I have tried all possible sound arrangements
we could help -- but the situation like most things Linux/Unix is more complex and of course more powerfull and diverse than you are willing to admit or deal with or figure out.
first just run it as root to see if it helps
it set the "latency 32" setting shown in your lspci output to
latency 176
it seems counterintuitive to increase latency but this will make less writes across the pci buss to the soundcard and increase the burst size for each write. hopefully the results will be less sound coagulations.
if it works and its all you need to do you can add the command to the bottom of any boot script that runs late in the sequence
i put junk like this at the bottom of my firewall (terrible teribble hackery)
i think after this we need to address if you are using sofware sound mixing "dmix" or relying on your soundcards hardware.
Last edited by foo_bar_foo; 04-15-2006 at 10:33 PM.
and you're gonna help me in every step of the process? ; :-D
I'll try the latency and tell you how it goes in the coming days. ff means 255 in this case?
yea -- for some reason setpci turn it into 248
i put 176 earlier not thinking
176 is b0
definitely use ff (255) for the soundcard
it might also help to increase latency across the PCI bridge to 176 (b0)
so far, sound hasn't crashed, but right now is happening something that usually happens to me with alsa: Sound is in 2X right now. with mplayer: if I play a video or sound file, it's played at twice the normal speed (video & sound) (tried as my normal mortal user and with sudo just in case... both were played at 2X).
I'm listening to something with amarok now..... god! It sounds so sureal.
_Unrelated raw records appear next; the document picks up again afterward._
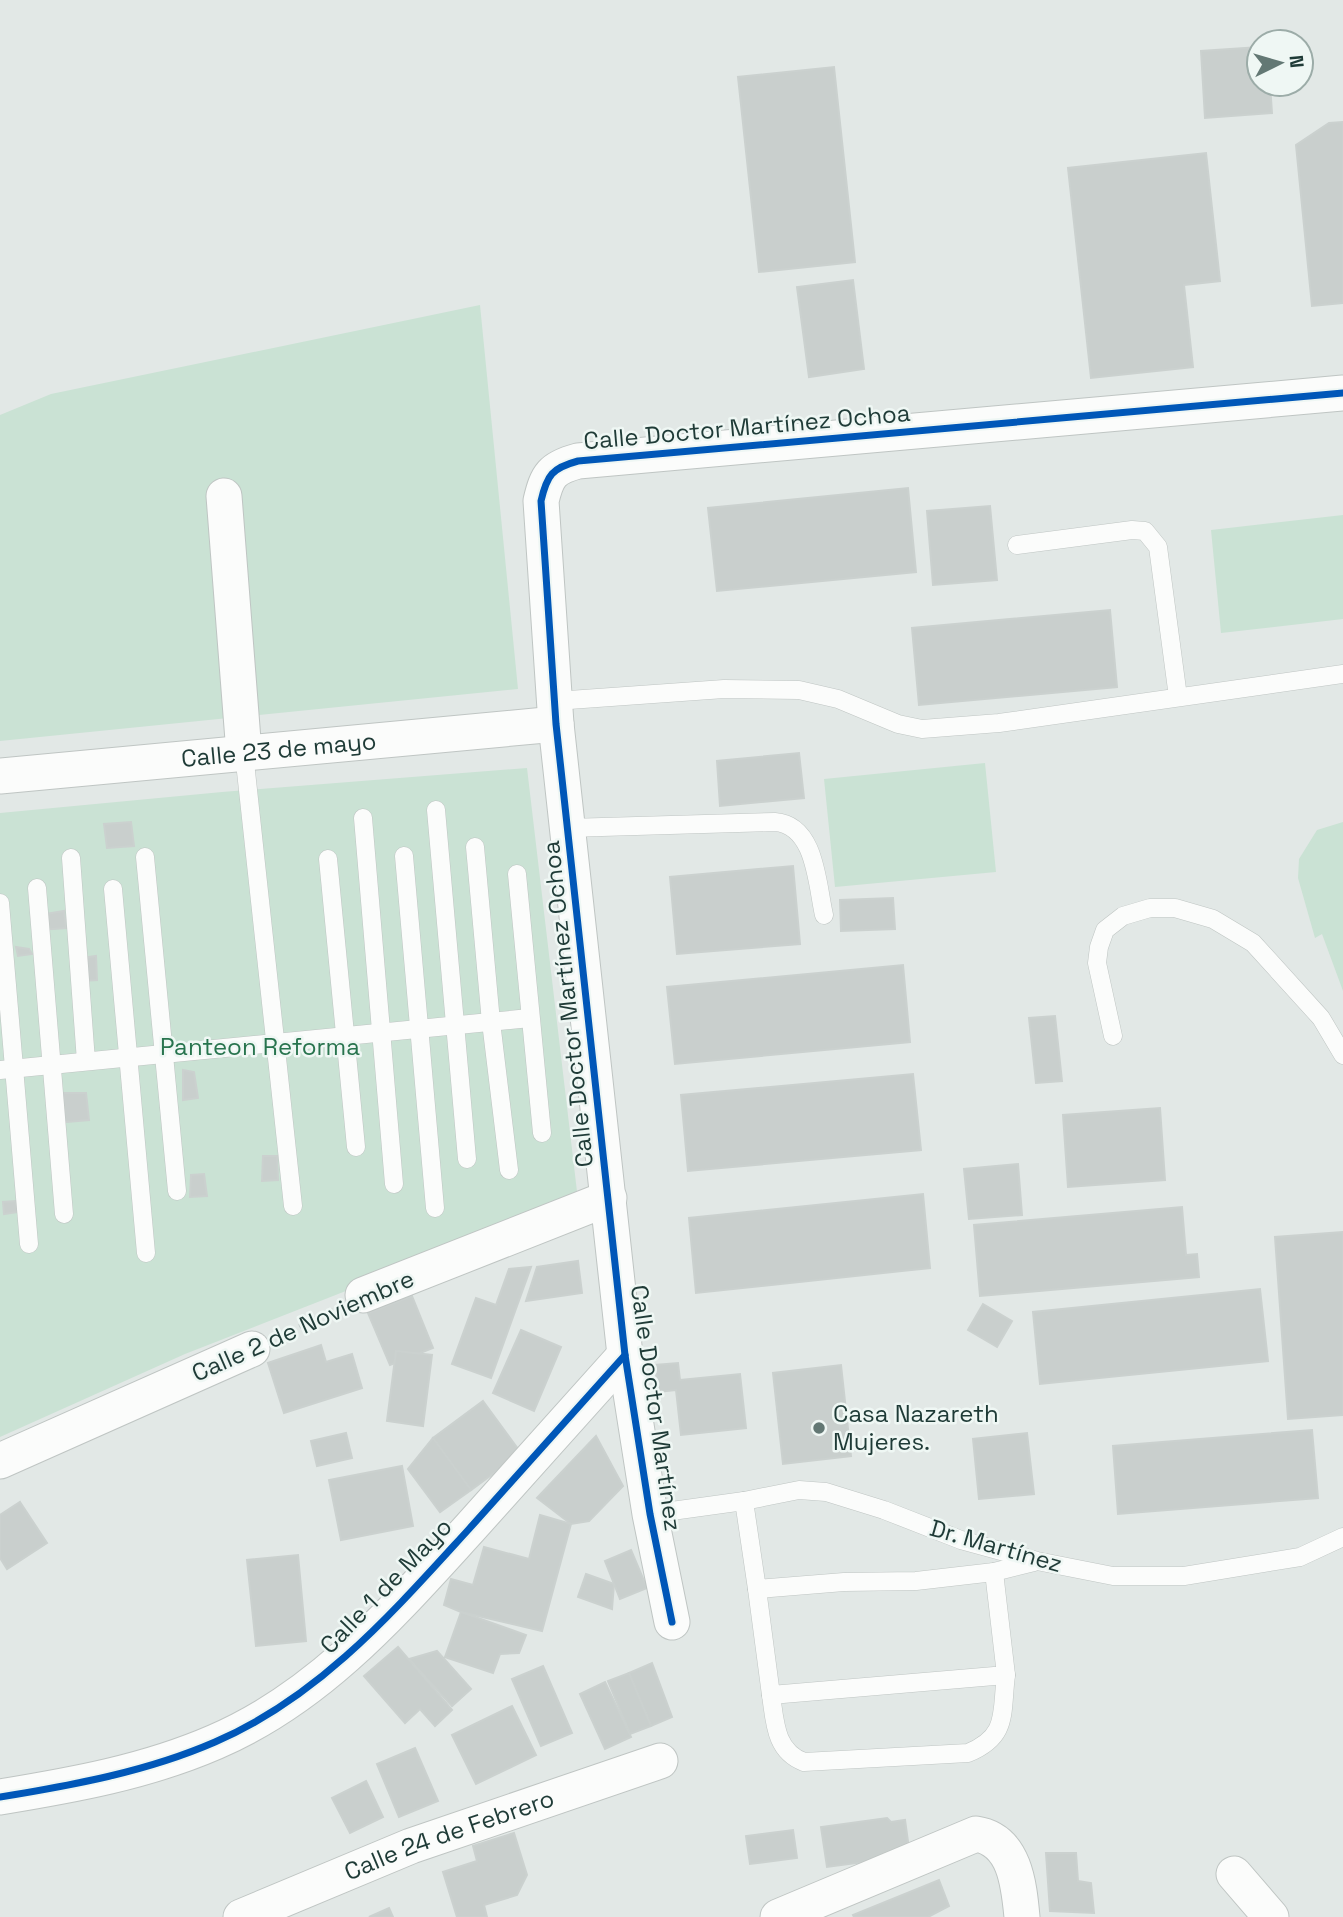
<svg xmlns="http://www.w3.org/2000/svg" width="1343" height="1917" viewBox="0 0 1343 1917" font-family="'Space Grotesk',sans-serif">
	<rect width="100%" height="100%" fill="#e2e8e6"/>
	<g fill="#cae2d4">
		<polygon points="480,305 518,689 0,741 0,415 51,394"/>
		<polygon points="1343,515 1343,619 1221,633 1211,530"/>
		<polygon points="985,763 996,872 835,887 824,779"/>
		<polygon points="527,768 578,1200 185,1354 0,1437 0,813 222,792"/>
		<polygon points="1343,822 1343,991 1322,934 1315,938 1298,878 1299,859 1317,830"/>
	</g>
	<g fill="#c9cfcd" stroke="#cbd1cf" stroke-width="2">
		<polygon points="1259,47 1259,84 1270,84 1272,113 1205,118 1201,51"/>
		<polygon points="834,67 855,262 759,272 738,77"/>
		<polygon points="1343,122 1343,303 1312,306 1296,145 1329,123"/>
		<polygon points="1206,153 1220,281 1184,285 1193,367 1091,378 1068,168"/>
		<polygon points="853,280 864,369 809,377 797,287"/>
		<polygon points="908,488 916,572 717,591 708,508"/>
		<polygon points="990,506 997,580 933,585 927,511"/>
		<polygon points="1110,610 1117,687 919,705 912,628"/>
		<polygon points="799,753 804,798 720,806 717,761"/>
		<polygon points="131,822 134,846 107,848 104,824"/>
		<polygon points="793,866 800,944 677,954 670,877"/>
		<polygon points="893,898 895,929 841,931 840,900"/>
		<polygon points="64,911 66,928 40,930 39,915"/>
		<polygon points="16,947 29,949 32,954 18,956"/>
		<polygon points="96,956 97,980 84,981 81,958"/>
		<polygon points="903,965 910,1042 675,1064 667,987"/>
		<polygon points="1055,1016 1062,1081 1036,1083 1029,1018"/>
		<polygon points="183,1070 194,1072 198,1098 183,1100"/>
		<polygon points="913,1074 921,1150 688,1171 681,1095"/>
		<polygon points="54,1093 86,1093 89,1120 56,1123"/>
		<polygon points="1160,1108 1165,1180 1068,1187 1063,1115"/>
		<polygon points="263,1156 277,1156 278,1180 262,1181"/>
		<polygon points="1018,1164 1022,1215 969,1219 964,1169"/>
		<polygon points="204,1174 207,1196 190,1197 191,1175"/>
		<polygon points="923,1194 930,1268 696,1293 689,1218"/>
		<polygon points="16,1201 18,1212 4,1214 3,1202"/>
		<polygon points="1182,1207 1186,1255 1197,1254 1199,1277 980,1296 974,1225"/>
		<polygon points="1343,1232 1343,1415 1288,1419 1275,1237"/>
		<polygon points="578,1261 582,1293 526,1301 537,1267"/>
		<polygon points="531,1267 491,1378 452,1364 476,1298 496,1305 509,1269"/>
		<polygon points="1260,1289 1268,1361 1040,1384 1033,1312"/>
		<polygon points="412,1296 433,1348 390,1365 368,1313"/>
		<polygon points="983,1304 1012,1321 997,1347 968,1330"/>
		<polygon points="521,1330 561,1347 534,1411 493,1393"/>
		<polygon points="321,1345 326,1362 352,1354 362,1388 284,1413 268,1363"/>
		<polygon points="396,1351 432,1355 423,1426 387,1421"/>
		<polygon points="678,1363 680,1380 740,1374 746,1428 681,1435 676,1390 658,1392 655,1365"/>
		<polygon points="841,1365 851,1456 783,1464 773,1373"/>
		<polygon points="483,1401 521,1453 471,1490 433,1438"/>
		<polygon points="1312,1430 1318,1498 1118,1514 1113,1446"/>
		<polygon points="346,1433 352,1458 317,1466 311,1441"/>
		<polygon points="1027,1433 1034,1494 979,1499 973,1439"/>
		<polygon points="596,1436 623,1486 589,1521 571,1524 537,1498"/>
		<polygon points="433,1438 471,1490 440,1512 408,1469"/>
		<polygon points="402,1466 413,1526 341,1540 329,1480"/>
		<polygon points="20,1502 47,1543 7,1569 0,1558 0,1515"/>
		<polygon points="540,1515 571,1524 542,1631 461,1612 444,1605 451,1579 473,1585 484,1547 529,1559"/>
		<polygon points="631,1550 647,1588 620,1599 605,1561"/>
		<polygon points="298,1555 306,1641 256,1646 247,1560"/>
		<polygon points="586,1574 614,1584 612,1609 578,1597"/>
		<polygon points="461,1612 526,1635 519,1653 500,1654 493,1673 445,1657"/>
		<polygon points="398,1647 452,1710 435,1726 420,1709 405,1723 364,1676"/>
		<polygon points="437,1651 471,1689 452,1706 409,1659"/>
		<polygon points="652,1663 672,1717 651,1726 629,1673"/>
		<polygon points="543,1666 572,1733 541,1746 512,1679"/>
		<polygon points="629,1673 651,1726 630,1734 608,1681"/>
		<polygon points="605,1682 631,1737 605,1749 580,1694"/>
		<polygon points="512,1706 536,1755 476,1784 452,1735"/>
		<polygon points="415,1748 438,1801 399,1817 377,1764"/>
		<polygon points="366,1781 383,1817 350,1833 332,1798"/>
		<polygon points="887,1818 891,1822 905,1820 910,1856 827,1867 821,1827"/>
		<polygon points="793,1830 797,1858 750,1864 746,1836"/>
		<polygon points="514,1833 527,1875 517,1895 484,1905 487,1917 457,1917 443,1872 477,1861 473,1846"/>
		<polygon points="1046,1853 1076,1853 1078,1881 1091,1883 1094,1913 1050,1911"/>
		<polygon points="939,1880 949,1906 928,1917 854,1917 853,1915"/>
		<polygon points="389,1908 393,1917 369,1917"/>
	</g>
	<g fill="none" stroke-linecap="round" stroke-linejoin="round">
		<g stroke="#bfc5c3" stroke-width="19">
			<g id="lane">
				<polyline points="1017,545 1132,530 1145,531 1158,547 1178,697"/>
				<polyline points="555,701 724,689 799,690 838,699 898,724 922,729 999,723 1343,674"/>
				<polyline points="244,753 293,1206"/>
				<polyline points="436,810 467,1159"/>
				<polyline points="363,818 394,1184"/>
				<path d="M568,828L775,822C816,825 817,885 824,915"/>
				<polyline points="475,847 491,1022 509,1170"/>
				<polyline points="404,856 435,1208"/>
				<polyline points="145,857 177,1191"/>
				<polyline points="71,858 86,1061"/>
				<polyline points="328,859 356,1147"/>
				<polyline points="517,874 542,1133"/>
				<polyline points="37,888 64,1214"/>
				<polyline points="113,889 146,1253"/>
				<polyline points="0,903 29,1244"/>
				<polyline points="1113,1036 1097,963 1099,947 1105,930 1123,916 1150,908 1175,908 1213,919 1253,943 1321,1018 1343,1055"/>
				<polyline points="0,1070 530,1018"/>
				<polyline points="744,1501 757,1589 844,1582 916,1581 994,1572 1034,1562"/>
				<polyline points="650,1514 744,1501 799,1490 826,1492 884,1510 961,1540 1037,1561 1113,1576 1184,1576 1300,1557 1343,1537"/>
				<polyline points="757,1589 771,1695 1006,1675 994,1572"/>
				<path d="M771,1695C775,1722 775,1751 804,1762L968,1753C1009,1736 1001,1713 1006,1675"/>
			</g>
		</g>
		<g stroke="#bfc5c3" stroke-width="37">
			<g id="street">
				<polyline points="224,496 244,753"/>
				<path id="s1" d="M0,776L556,724"/>
				<polyline points="363,1295 609,1198"/>
				<polyline points="0,1461 252,1349"/>
				<path d="M672,1622L650,1514L625,1355L556,724L541,501C547,475 552,468 578,461L1343,393"/>
				<path d="M0,1797C73,1785 146,1772 215,1742C320,1697 394,1611 469,1529C521,1471 573,1413 625,1355"/>
				<polyline points="1234,1874 1271,1917"/>
				<path id="s2" d="M241,1917L411,1846L660,1761"/>
				<path d="M778,1917L976,1834C1015,1840 1019,1885 1022,1917"/>
			</g>
		</g>
		<polyline stroke="#bfc8c7" stroke-width="4.5" stroke-dasharray="3.5 5" stroke-linecap="butt" points="284,1334 333,1310"/>
		<use href="#lane" stroke="#fbfcfb" stroke-width="18"/>
		<use href="#street" stroke="#fbfcfb" stroke-width="35"/>
		<g stroke="#eff7f4" stroke-width="11">
			<g id="cycleway">
				<path d="M672,1622L650,1514L625,1355L556,724L541,501C547,475 552,468 578,461L1343,393"/>
				<path d="M0,1797C73,1785 146,1772 215,1742C320,1697 394,1611 469,1529C521,1471 573,1413 625,1355"/>
			</g>
		</g>
		<use href="#cycleway" stroke="#0057b8" stroke-width="7"/>
	</g>
	<circle fill="#637874" stroke="#eff7f4" stroke-width="2.5" cx="819" cy="1428" r="7"/>
	<g text-anchor="middle" stroke-width="5" stroke-linejoin="round" paint-order="stroke">
		<g font-size="24" fill="#1f3b37" stroke="#eff7f4">
			<text transform="translate(747 427) rotate(-5)" y="8">Calle Doctor Martínez Ochoa</text>
			<text dy="8" stroke="none"><textPath href="#s1" startOffset="280">Calle 23 de mayo</textPath></text>
			<text transform="translate(568 1004) rotate(-96)" y="8">Calle Doctor Martínez Ochoa</text>
			<text transform="translate(303 1326) rotate(-24)" y="8">Calle 2 de Noviembre</text>
			<text transform="translate(656 1408) rotate(82)" y="8">Calle Doctor Martínez</text>
			<text transform="translate(996 1546) rotate(16)" y="8">Dr. Martínez</text>
			<text transform="translate(386 1586) rotate(-46)" y="8">Calle 1 de Mayo</text>
			<text dy="8" stroke="none"><textPath href="#s2" startOffset="224">Calle 24 de Febrero</textPath></text>
		</g>
		<g font-size="24" fill="#28744e" stroke="#eff7f4">
			<text x="260" y="1055">Panteon Reforma</text>
		</g>
		<g font-size="24" fill="#1f3b37" stroke="#eff7f4" text-anchor="start">
			<text x="833" y="1422">Casa Nazareth<tspan x="833" dy="28">Mujeres.</tspan></text>
		</g>
	</g>
	<g transform="translate(1280 63) rotate(85)"><circle r="33" fill="#eff7f4" stroke="#9caca8" stroke-width="2"/>
	<path d="M0-5L12 26L0 18L-12 26Z" fill="#637874"/>
	<text y="-10" font-size="19" font-weight="bold" text-anchor="middle" fill="#1f3b37">N</text>
	</g>
</svg>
The time pace is OK, but sounds are one octave high.... so I guess amarok is sending streams at a time and measuring the times that goes by. alsa would be playing them at twice the speed. :-S
this is crazy. Sound is back to normal again. I have configured amsn to use mplayer to "ring the bells". One of those events caused the sound to go back to normal pace.
this is very confusing because i can't examine the files you are playing and their format.
sometimes if you record a raw audio file without headers another program if left to defaults will assume 2 channels. if it's just one chanel it will come out twice as fast.
you havn't said what kind of machine this is ?
does the clock run normally ?
at first impression it sounds like a hardware problem like your BIOS are all screwed up from overclocking or from a storm or something.
you will have to be more specific about file formats
show output from the "file" command on the test file you are playing
and all settings like output method and what not before any meaningfull discussion can go forward.